Yeah. We went to the freaking moon and to this day interne memes remind the world of it. Hickam has another skill that fiction enthusiasts would do well to take note of. He can capture a culture like the Outer Banks or Papua New Guinea tribesmen and develop complex and intriguing characters that make you want to keep turning the page. He has a simple reasoning for this.
“People are interested in other people. It doesn’t matter so much what the story is about. People want to read about other people. You really have to stress what the character is about and what makes him interesting so people want to turn the page. You have to make the reader care about the character.
I spent a lot of time on the Outer Banks and got to know the people there. After The Keeper’s Son I got an email from a guy who said it was the best book about life on a Coast Guard cutter and he invited me to spend time on the Coast Guard Cutter Rush. I spent three weeks on it in the South Pacific and loved it.”
It’s that ability to capture people that made Rocket Boys, which chronicled the life and times of youth as they looked to the heavens, so successful. But it came at a price.
“The problem with it being so successful is that you get pigeonholed or typecast. I once met [To Kill a Mockingbird author] Harper Lee in Alabama and she said to me ‘you realize your readers will never forgive you for this success?’ A vast amount of readers only want me to write another version of Rocket Boys and almost resent that I’m writing anything else.”

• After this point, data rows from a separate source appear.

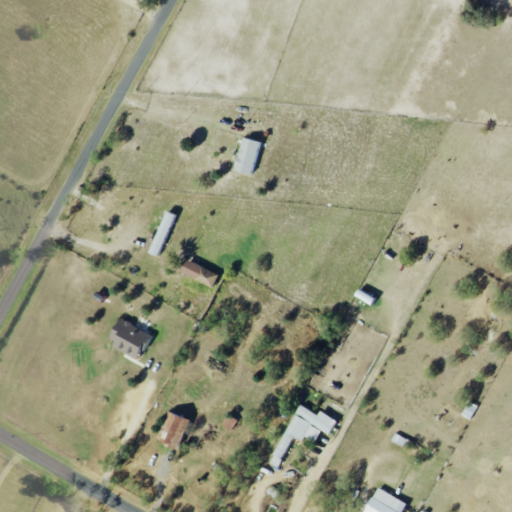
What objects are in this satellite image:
road: (141, 10)
road: (180, 115)
road: (84, 155)
building: (248, 156)
building: (163, 233)
building: (200, 273)
building: (129, 338)
road: (353, 409)
building: (304, 426)
building: (174, 429)
road: (122, 435)
road: (69, 469)
road: (281, 471)
building: (385, 502)
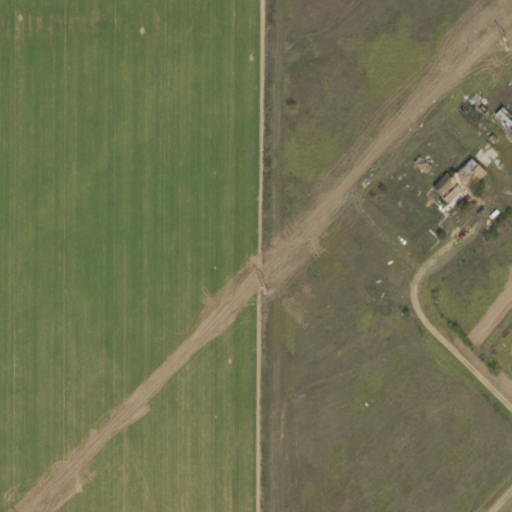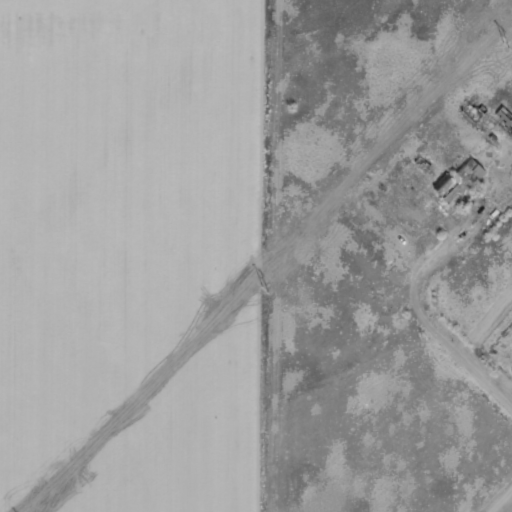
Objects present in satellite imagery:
road: (328, 45)
power tower: (503, 45)
road: (279, 256)
power tower: (262, 289)
road: (394, 302)
road: (458, 345)
road: (499, 498)
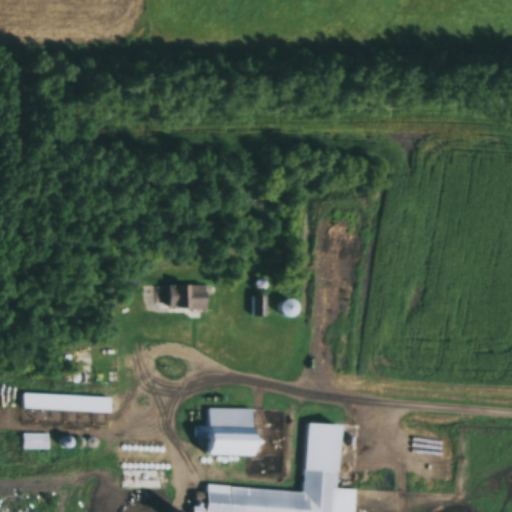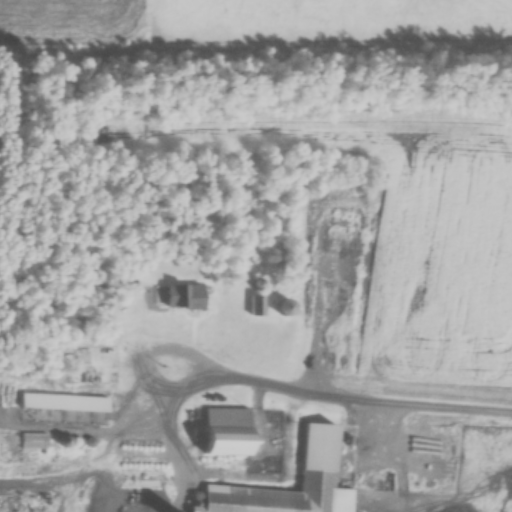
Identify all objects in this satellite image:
building: (338, 248)
building: (184, 297)
building: (285, 308)
building: (226, 432)
building: (32, 441)
building: (284, 493)
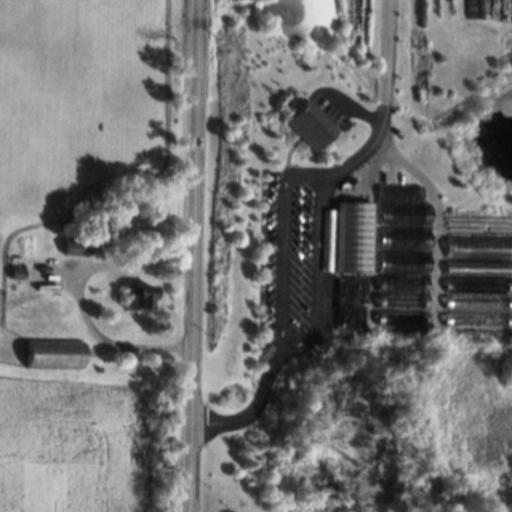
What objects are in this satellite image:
building: (311, 125)
building: (312, 126)
building: (401, 194)
road: (290, 206)
building: (405, 214)
building: (464, 222)
building: (348, 237)
building: (354, 238)
building: (405, 239)
building: (450, 243)
building: (464, 244)
building: (78, 245)
building: (79, 248)
road: (197, 256)
building: (404, 264)
building: (403, 284)
building: (495, 285)
building: (356, 286)
building: (138, 296)
building: (138, 297)
road: (82, 300)
building: (478, 302)
building: (467, 304)
building: (356, 317)
building: (402, 317)
building: (478, 319)
building: (55, 353)
building: (56, 354)
crop: (68, 443)
crop: (236, 488)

Homer Hickam writes about a lot of subjects, but don’t look for him to write about his days in the Army. After graduating from Army ROTC at Virginia Tech (he joined almost by accident because his eyesight was too poor for the Air Force) Hickam volunteered for Vietnam in the 1960’s and came back knowing he didn’t want to lead an ordinary life.
“I’m not going to write about Vietnam because I would look like a hero more than I am. A lot happened to me over there, but I would have to write it in a way that gives honor to the guys I was with, not me. I didn’t have any PTSD. Maybe it was where I grew up. [In Coalwood] men went off to work every day in a place where they could get killed, so you grow up familiar with death.”
That’s ironic considering he’s been recognized by the State of Alabama for actually BEING a hero. According to his biography, “In 1984, Mr. Hickam was presented with Alabama’s Distinguished Service Award for heroism shown during a rescue effort of the crew and passengers of a sunken paddleboat in the Tennessee River. Because of this award, Mr. Hickam was honored in 1996 by the United States Olympic Committee to carry the Olympic Torch through Huntsville, Alabama, on its way to Atlanta.”
I pressed him on this incident. “Do you think risking your life for others is still an American value?”
“The good ole boys down here would jump in the river but I don’t know about the rest of the country,” he answered. But Hickam is not without hope for America. “There are kids I’m impressed with who have gone through the public school system and become patriotic young Americans, so I do have a lot of hope for our young people.”
And for the troops?
“My hat’s off to the guys going back over and over. I can’t imagine what they go through. The young vets of today are the highest class people in the world and I’m so impressed with their intelligence, dedication, and courage. I thank God every day we have people like them. We shipped a lot of books over to Iraq and Afghanistan. In Vietnam I would read the labels on aspirin bottles I was so desperate to go to another place.”